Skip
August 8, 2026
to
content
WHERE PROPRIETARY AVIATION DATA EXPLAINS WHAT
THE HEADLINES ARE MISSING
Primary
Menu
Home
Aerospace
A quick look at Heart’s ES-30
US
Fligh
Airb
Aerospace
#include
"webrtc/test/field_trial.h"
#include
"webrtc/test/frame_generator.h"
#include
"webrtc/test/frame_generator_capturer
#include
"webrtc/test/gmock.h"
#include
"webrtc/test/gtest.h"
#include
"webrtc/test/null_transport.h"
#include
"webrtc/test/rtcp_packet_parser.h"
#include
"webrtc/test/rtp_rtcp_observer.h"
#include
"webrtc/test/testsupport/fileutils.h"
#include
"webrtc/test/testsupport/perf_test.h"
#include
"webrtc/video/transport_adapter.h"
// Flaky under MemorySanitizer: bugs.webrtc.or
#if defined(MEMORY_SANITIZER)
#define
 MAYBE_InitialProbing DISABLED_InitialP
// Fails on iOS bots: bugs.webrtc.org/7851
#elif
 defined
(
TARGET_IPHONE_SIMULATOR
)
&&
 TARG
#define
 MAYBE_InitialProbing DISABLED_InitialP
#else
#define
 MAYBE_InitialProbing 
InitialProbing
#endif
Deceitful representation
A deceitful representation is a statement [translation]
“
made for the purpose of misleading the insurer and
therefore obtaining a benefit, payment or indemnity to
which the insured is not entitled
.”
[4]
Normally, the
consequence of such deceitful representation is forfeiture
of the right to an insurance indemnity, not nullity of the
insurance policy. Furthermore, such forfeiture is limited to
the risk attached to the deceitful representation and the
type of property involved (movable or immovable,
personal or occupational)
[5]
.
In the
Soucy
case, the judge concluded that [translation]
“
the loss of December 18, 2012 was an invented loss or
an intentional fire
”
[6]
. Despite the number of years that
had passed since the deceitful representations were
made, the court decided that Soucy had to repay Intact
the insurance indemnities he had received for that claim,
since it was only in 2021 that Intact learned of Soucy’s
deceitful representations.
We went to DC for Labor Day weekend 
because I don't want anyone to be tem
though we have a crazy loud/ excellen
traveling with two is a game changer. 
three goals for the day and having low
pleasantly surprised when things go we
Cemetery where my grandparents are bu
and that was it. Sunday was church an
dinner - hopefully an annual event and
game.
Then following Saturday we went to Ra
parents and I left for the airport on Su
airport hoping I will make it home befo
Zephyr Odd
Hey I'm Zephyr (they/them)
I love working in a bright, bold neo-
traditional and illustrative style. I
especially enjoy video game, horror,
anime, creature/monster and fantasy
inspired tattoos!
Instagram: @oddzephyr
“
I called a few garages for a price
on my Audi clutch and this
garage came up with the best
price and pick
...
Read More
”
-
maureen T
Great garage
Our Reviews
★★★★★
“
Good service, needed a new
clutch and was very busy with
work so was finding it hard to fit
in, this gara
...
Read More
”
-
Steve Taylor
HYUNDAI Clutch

_____

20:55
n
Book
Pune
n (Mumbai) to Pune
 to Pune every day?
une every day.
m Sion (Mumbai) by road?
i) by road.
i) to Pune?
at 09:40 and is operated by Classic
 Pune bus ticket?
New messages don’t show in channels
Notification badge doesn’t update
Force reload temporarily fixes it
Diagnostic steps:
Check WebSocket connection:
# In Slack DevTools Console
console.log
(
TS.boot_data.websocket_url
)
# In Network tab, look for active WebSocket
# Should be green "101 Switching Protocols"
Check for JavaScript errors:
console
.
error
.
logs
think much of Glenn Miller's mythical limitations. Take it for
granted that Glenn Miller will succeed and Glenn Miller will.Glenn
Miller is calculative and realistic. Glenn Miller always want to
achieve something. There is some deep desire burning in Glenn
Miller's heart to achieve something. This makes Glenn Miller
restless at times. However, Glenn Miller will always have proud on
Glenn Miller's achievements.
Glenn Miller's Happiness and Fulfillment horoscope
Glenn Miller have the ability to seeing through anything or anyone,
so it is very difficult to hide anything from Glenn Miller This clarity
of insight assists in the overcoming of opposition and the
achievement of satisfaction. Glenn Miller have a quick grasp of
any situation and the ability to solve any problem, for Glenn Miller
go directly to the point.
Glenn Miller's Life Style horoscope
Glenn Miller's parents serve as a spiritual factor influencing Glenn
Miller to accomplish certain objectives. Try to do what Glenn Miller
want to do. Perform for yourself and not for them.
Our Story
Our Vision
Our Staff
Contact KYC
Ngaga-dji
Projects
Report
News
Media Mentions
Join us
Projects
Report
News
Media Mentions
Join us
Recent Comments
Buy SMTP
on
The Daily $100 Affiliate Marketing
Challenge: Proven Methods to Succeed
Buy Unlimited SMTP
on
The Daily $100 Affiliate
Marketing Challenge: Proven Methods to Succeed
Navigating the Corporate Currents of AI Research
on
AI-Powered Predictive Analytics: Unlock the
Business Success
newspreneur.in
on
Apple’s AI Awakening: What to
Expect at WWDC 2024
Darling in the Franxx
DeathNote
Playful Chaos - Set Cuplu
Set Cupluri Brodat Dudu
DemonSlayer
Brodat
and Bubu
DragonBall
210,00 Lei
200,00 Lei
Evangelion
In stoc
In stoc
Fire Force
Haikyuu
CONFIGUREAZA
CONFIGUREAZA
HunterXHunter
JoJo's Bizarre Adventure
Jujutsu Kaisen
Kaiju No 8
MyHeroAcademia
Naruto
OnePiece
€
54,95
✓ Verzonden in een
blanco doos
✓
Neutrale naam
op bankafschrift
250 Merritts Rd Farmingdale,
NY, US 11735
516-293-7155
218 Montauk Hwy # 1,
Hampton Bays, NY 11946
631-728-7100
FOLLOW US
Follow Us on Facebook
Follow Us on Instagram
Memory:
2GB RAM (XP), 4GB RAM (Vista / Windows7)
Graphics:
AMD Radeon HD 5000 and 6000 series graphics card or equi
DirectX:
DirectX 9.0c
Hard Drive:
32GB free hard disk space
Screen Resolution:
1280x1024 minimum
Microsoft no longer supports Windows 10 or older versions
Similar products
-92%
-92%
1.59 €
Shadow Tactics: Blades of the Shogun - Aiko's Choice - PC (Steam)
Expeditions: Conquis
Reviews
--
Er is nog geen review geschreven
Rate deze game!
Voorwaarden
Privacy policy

_____

(BRIEF) Copy out every line of the listing that contains the string "such".

(EXERCISE RESULT)
consequence of such deceitful representation is forfeiture
insurance policy. Furthermore, such forfeiture is limited to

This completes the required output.